The grid transformer Y secondary is what establishes the line to neutral voltages. When a delta source is connected in parallel, obviously synchronization is implied, the delta source is simply a power source to the load and grid. If the delta source supplies more current than the load requires, then the excess current flows to the grid. If the delta source supplies less current than the load requires, then all its current flows to the load and what it does not supply comes from the grid.

The equivalent circuit of the grid transformer is three voltage sources and a series internal impedance associated with each. The three voltages have a 120 degree phase relationship. In the Y connection these voltage sources all reference from the neutral, and largely define the line-to-neutral voltages of the Y connected load.

The voltage from the inverter must exceed the grid source voltage to feed power to the grid. This is automatically regulated by the inverter which is inherently current limited because it is power limited.

.
 
weressl said:
Sounds like the Owner is held hostage to the POCO. Even though he OWNS the plant he can not operate it for his own use only.

That is a design decision, he could have gone with another kind of system
 
gar said:
The grid transformer Y secondary is what establishes the line to neutral voltages.

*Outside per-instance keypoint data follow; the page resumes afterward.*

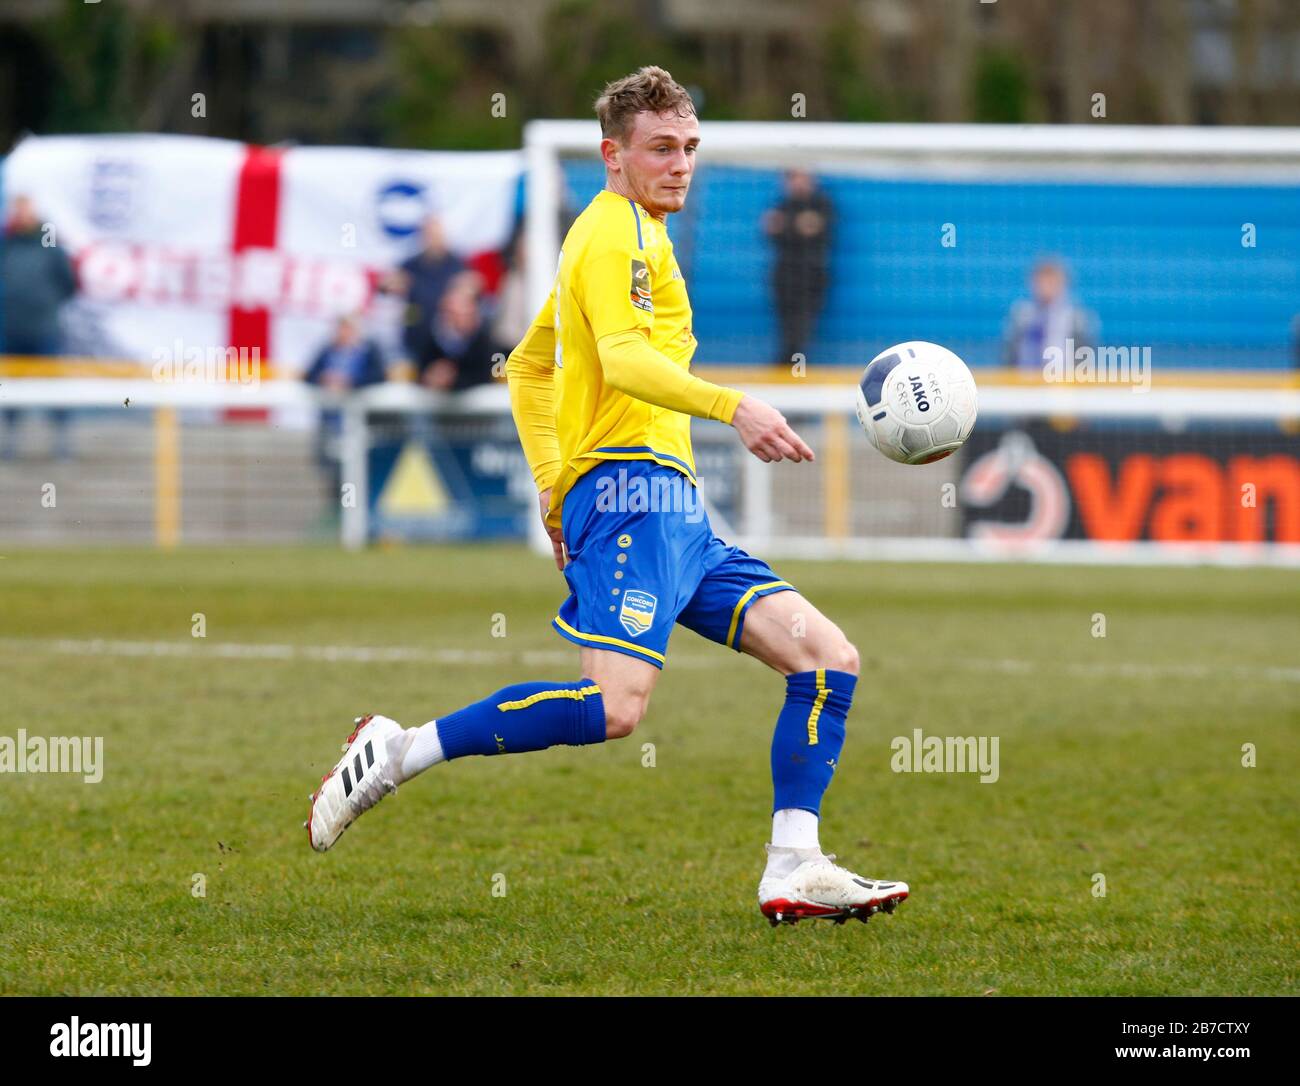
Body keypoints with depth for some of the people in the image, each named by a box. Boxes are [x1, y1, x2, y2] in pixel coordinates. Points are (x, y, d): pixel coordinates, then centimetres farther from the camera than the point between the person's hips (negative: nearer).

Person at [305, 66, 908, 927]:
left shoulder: (633, 237, 27)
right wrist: (733, 408, -35)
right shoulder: (616, 231, -4)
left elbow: (528, 368, 35)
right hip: (631, 490, -10)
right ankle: (399, 753, -14)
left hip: (678, 515, 10)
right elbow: (623, 358, -23)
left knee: (829, 659, 1)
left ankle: (794, 872, -3)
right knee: (615, 707, -25)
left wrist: (555, 489, 28)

The equivalent circuit of the grid transformer is three voltage sources and a series internal impedance associated with each. The three voltages have a 120 degree phase relationship. In the Y connection these voltage sources all reference from the neutral, and largely define the line-to-neutral voltages of the Y connected load.
So, what you're saying is that the three utility secondaries establish a neutral point for the Delta, by the very nature of their low source impedance. As long as the primaries are supplying power, the secondaries are "locked" at 120v, and behave as a neutral-derving device. Makes sense.

Bob said the inverters will not let the system run as an isolated system, so the transformers will never be asked to derive the neutral de-energized. Am I correct in believing that energization of the primaries is required for them to maintain a low impedance and fix the secondary voltages?
 
LarryFine said:
It seems to me that the source must provide a neutral to keep voltages correct with imperfectly-balanced loads.

It sure seems to me that a 208D/208Y transformer is necessary to derive a neutral.

I was thinking this as well, because if the phase angles were not held in place, then there would probably be a phase shift problem syncing the inverter output to the utility input. However, the SATCOM inverter referenced earlier in this thread mentions it has a "high efficiency transformer" built in the same enclosure. Could this be the delta-wye transformer? Is that the inverter being used here?